Olhei em direção da voz feminina que me chamou. Uma fada alta de pele escura, cabelo cacheado e castanho, e olhos azuis vibrantes, vestindo uma armadura de batalha me encarava esperando resposta.
— Olá — Sorri sem jeito ao me aproximar. — Precisa de alguma coisa?
— Venha comigo.
Oh céus. Eu estava prestes a morrer, eu tinha certeza. Nenhuma fada da lua vestida para uma guerra pode ter boas intenções com uma fada do sol.
— Posso saber seu nome? — Perguntei tentando ser simpática.
— Bryana.
— O meu é Nealie.
— Eu sei.
É claro que ela sabia, ela claramente era uma das guardas, senão a mais importante, do príncipe herdeiro.
Fui levada para um grande quarto, muito luxuoso, porém sombrio.

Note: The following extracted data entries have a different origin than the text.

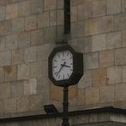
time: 3:37
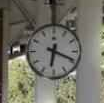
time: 6:18
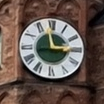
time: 2:58
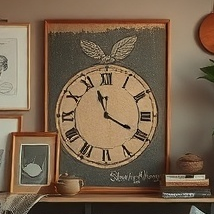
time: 11:19
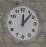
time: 12:07
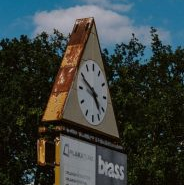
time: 4:49
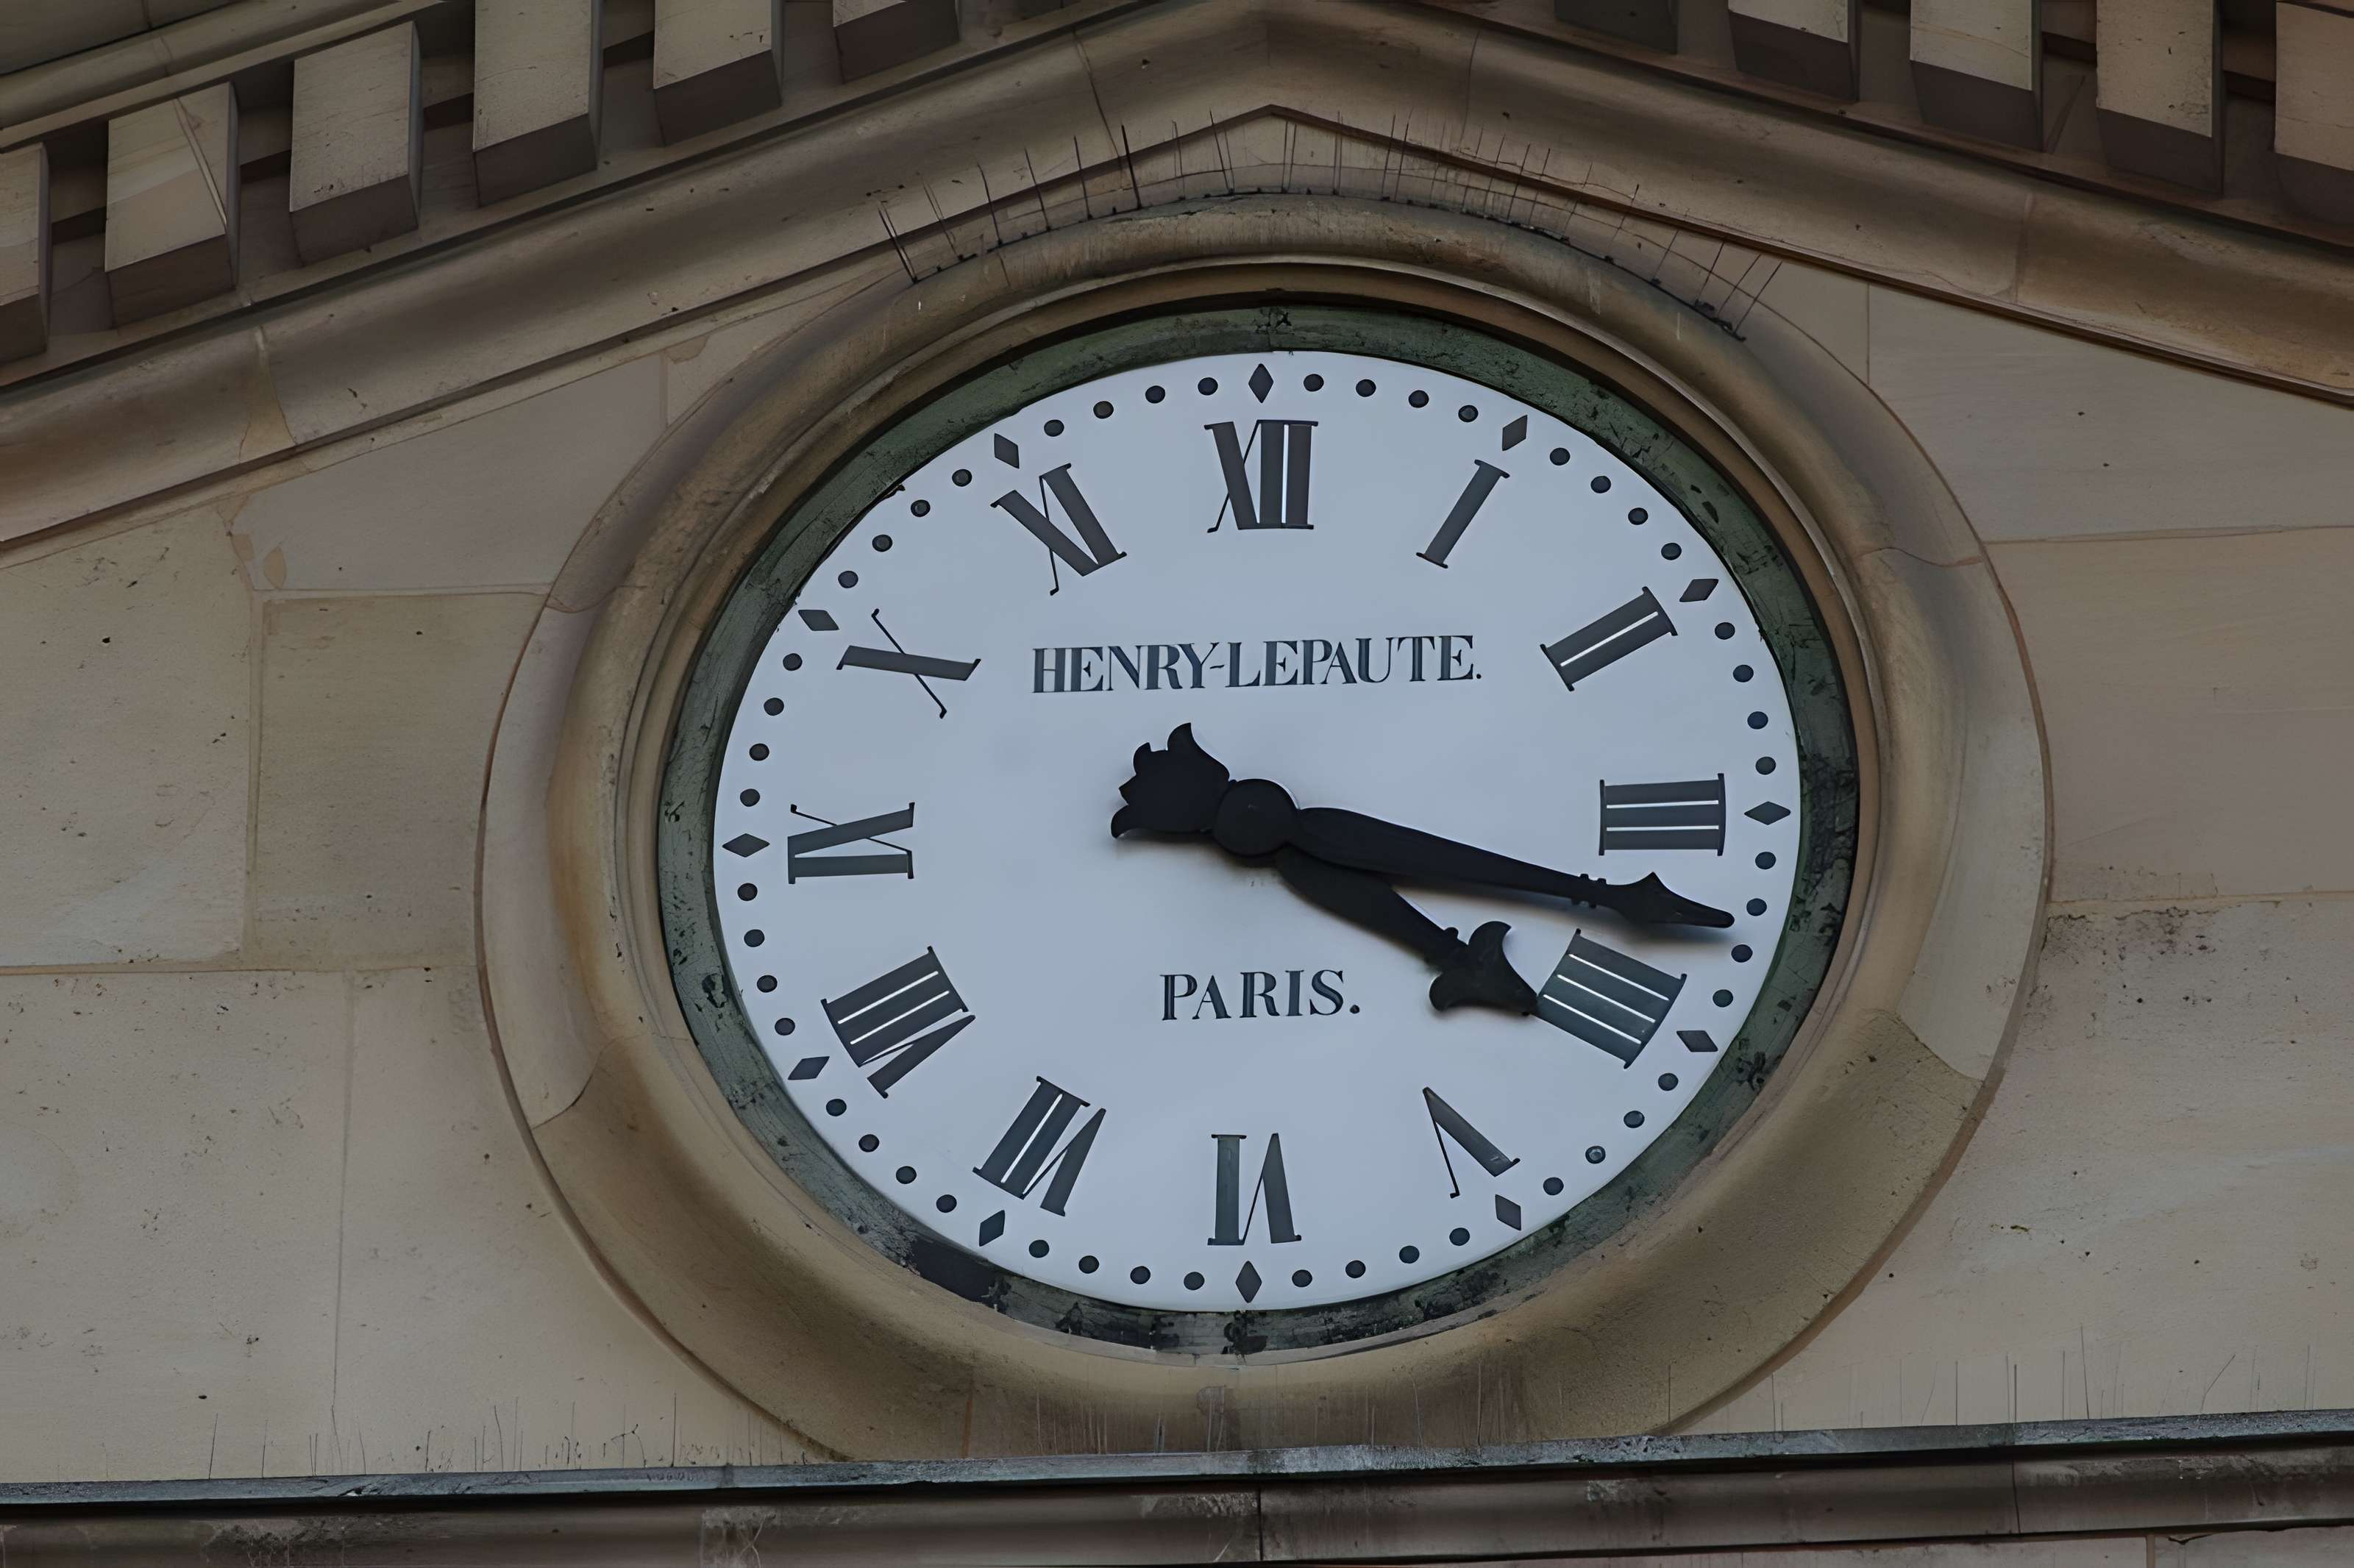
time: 4:17
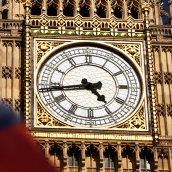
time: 4:43
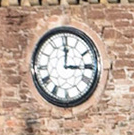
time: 3:00
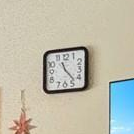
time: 11:22
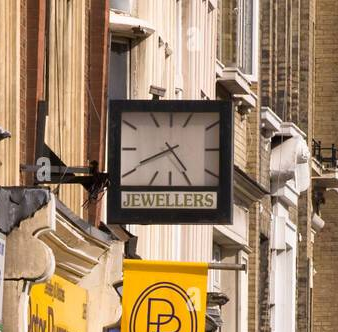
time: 4:40
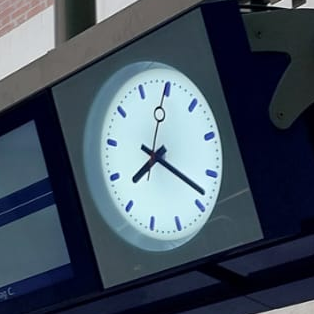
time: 7:18
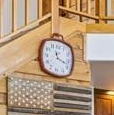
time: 11:18
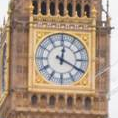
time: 12:19
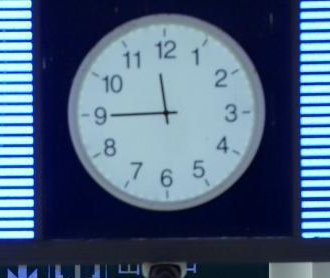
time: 11:44
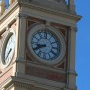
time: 8:40
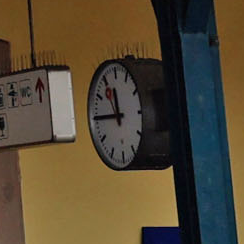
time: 11:45
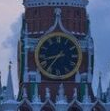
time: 8:36
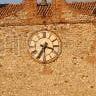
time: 3:34
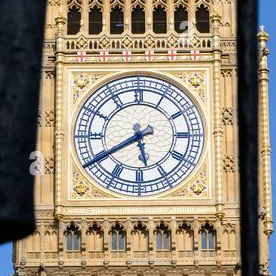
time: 5:40
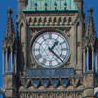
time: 1:22
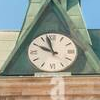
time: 9:57
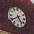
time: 4:39
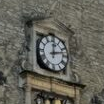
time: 12:12
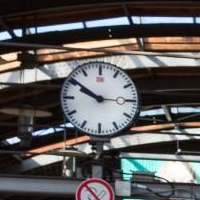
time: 9:50
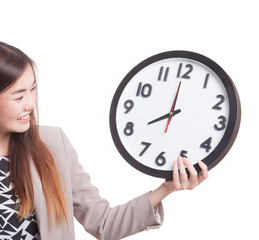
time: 7:59
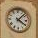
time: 4:07
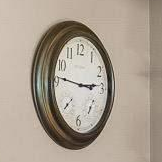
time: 2:46
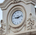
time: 9:12
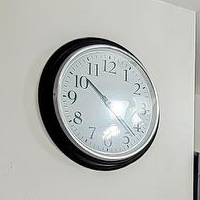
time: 10:22
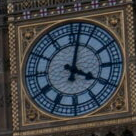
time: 4:02
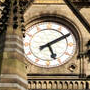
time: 5:09
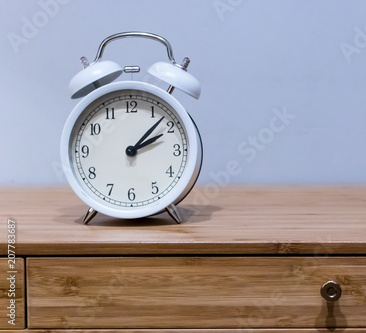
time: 2:07
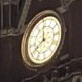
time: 8:00
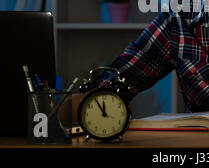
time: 11:54
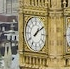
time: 1:09
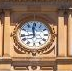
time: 11:43
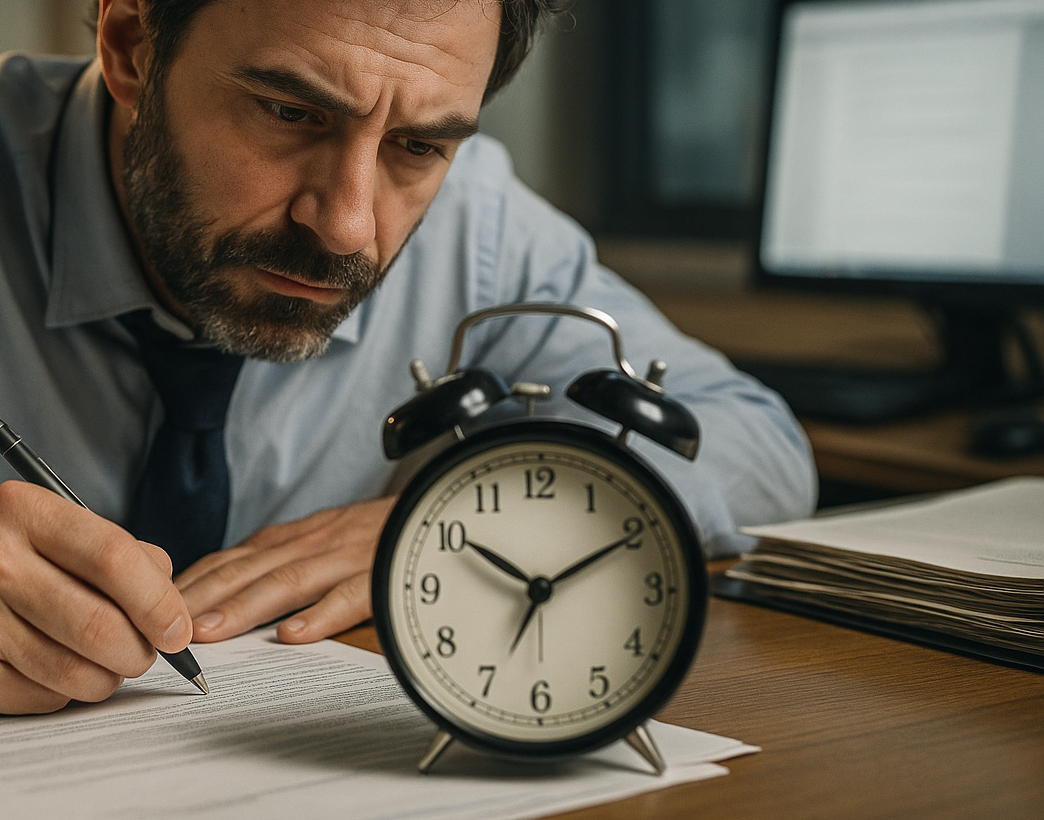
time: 10:10
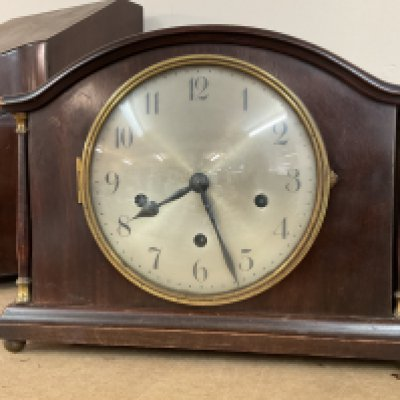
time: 8:26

As paredes tinham uma coloração escura e as cobertas da cama eram pretas, as poucas janelas mostravam o céu noturno evidenciando a lua e as estrelas tão conhecidas da Terra da Lua.
O quarto era muito mais gelado que o resto do reino e eu temia que não conseguisse passar a noite nesse lugar. Minha natureza era do sol, eu estava adaptada para sentir grandes temperaturas.
— Aqui será seu quarto, está vendo aquela porta? Não a abra, é o quarto do príncipe — Bryana explicou. — Se não precisar de mais nada, irei me retirar.
— Na verdade, se não for muito incômodo... Teria como aquecer o quarto?
— Não.
— Mas... Eu sou uma fada do sol.
— Você vai se acostumar, eu preparei esses cobertores caso sinta frio.
— Mas eu sou incapaz de me aquecer!
— Você não está proibida de usar magia, apenas faça um feitiço para aquecê-la e ficará bem — Ela respondeu. — Irei agora. Adeus.
— Bry... — Desisti de falar e deixei que ela fosse embora.
Eu não sabia nenhum feitiço... Como eu poderia sobreviver apenas com cobertores se meu corpo não se aquecia sem a luz do sol?
Amaldiçoei o príncipe herdeiro, Bryana, meu pai, minhas irmãs, todas as pessoas que me colocaram ou me desejaram ver nessa situação. Eu estava de fato condenada.